> **What this task involves**:
In the following material, identify every line holding the string "down" and return it.

> **Given material**:
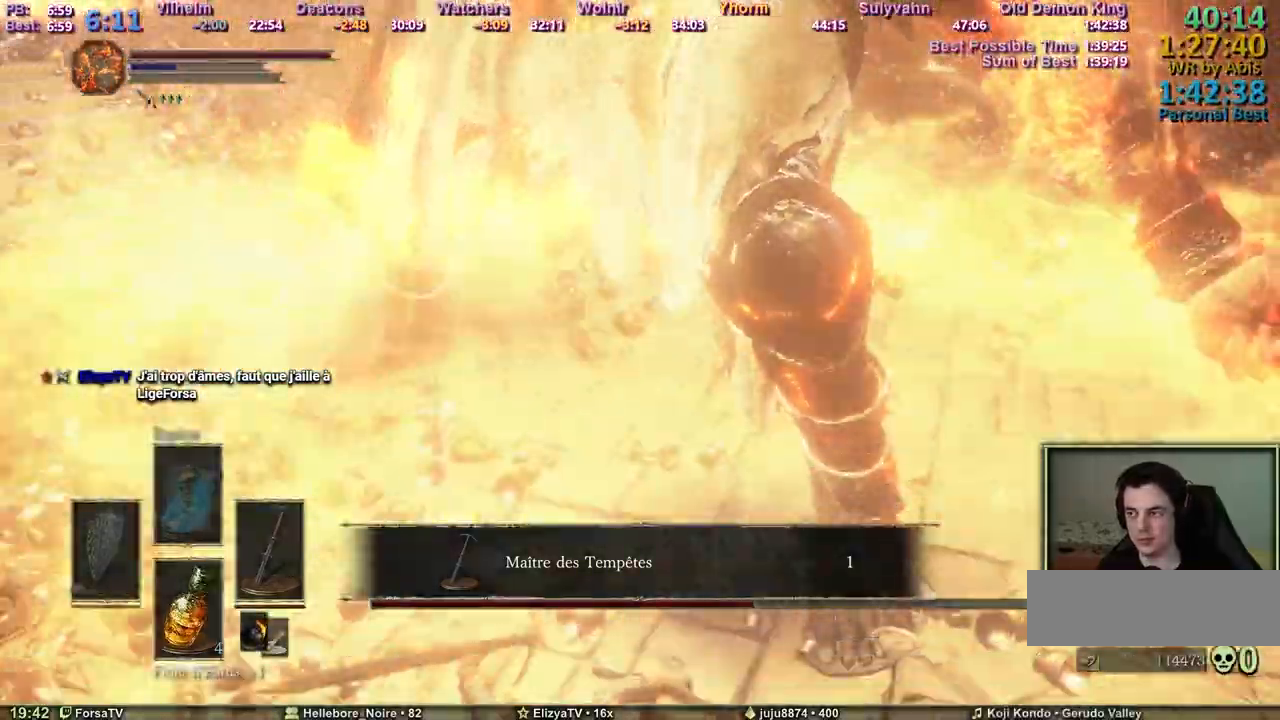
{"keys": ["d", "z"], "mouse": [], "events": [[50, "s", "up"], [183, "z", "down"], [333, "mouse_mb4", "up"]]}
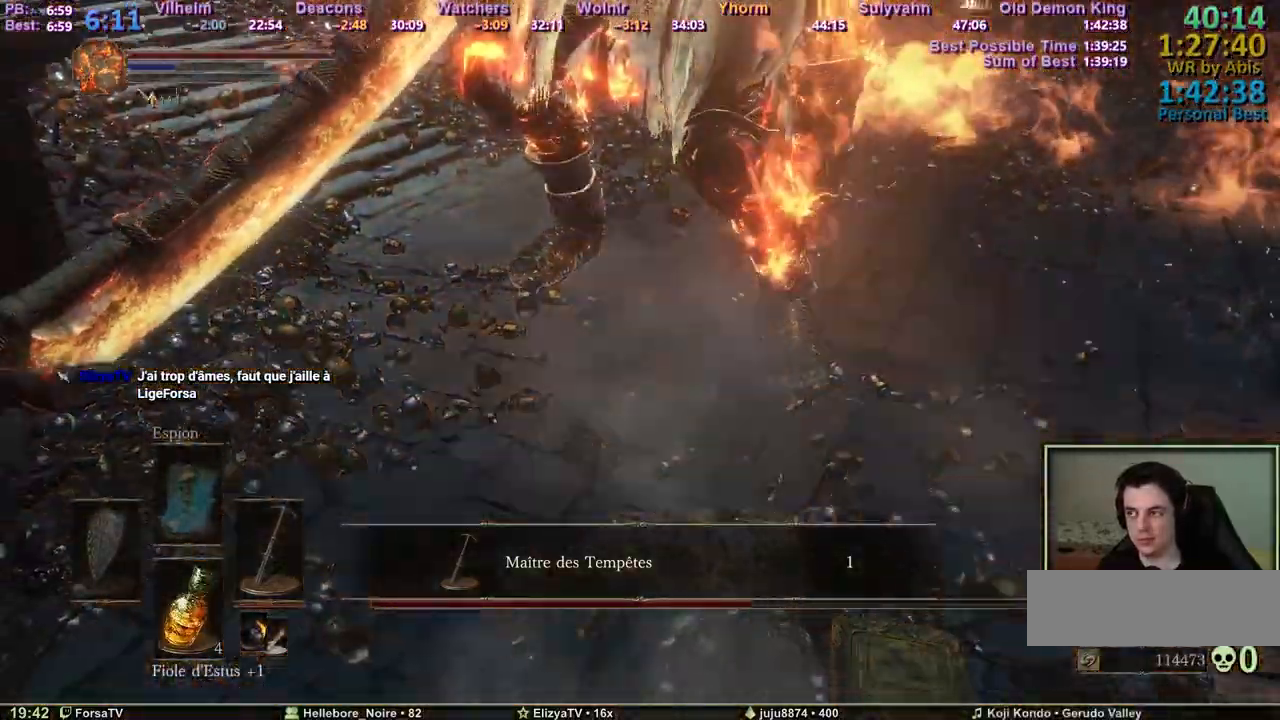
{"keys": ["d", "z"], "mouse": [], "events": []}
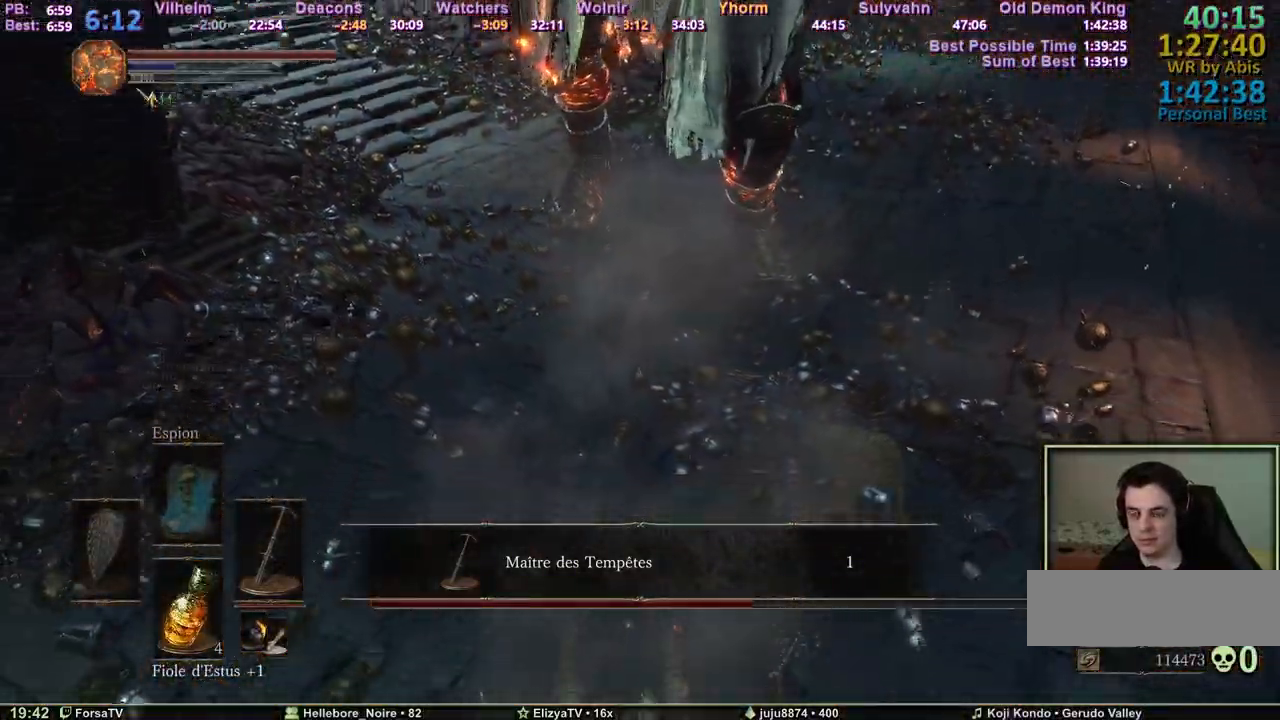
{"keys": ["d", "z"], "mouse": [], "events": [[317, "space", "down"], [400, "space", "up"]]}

> **Answer space**:
{"keys": ["d", "z"], "mouse": [], "events": [[50, "s", "up"], [183, "z", "down"], [333, "mouse_mb4", "up"]]}
{"keys": ["d", "z"], "mouse": [], "events": [[317, "space", "down"], [400, "space", "up"]]}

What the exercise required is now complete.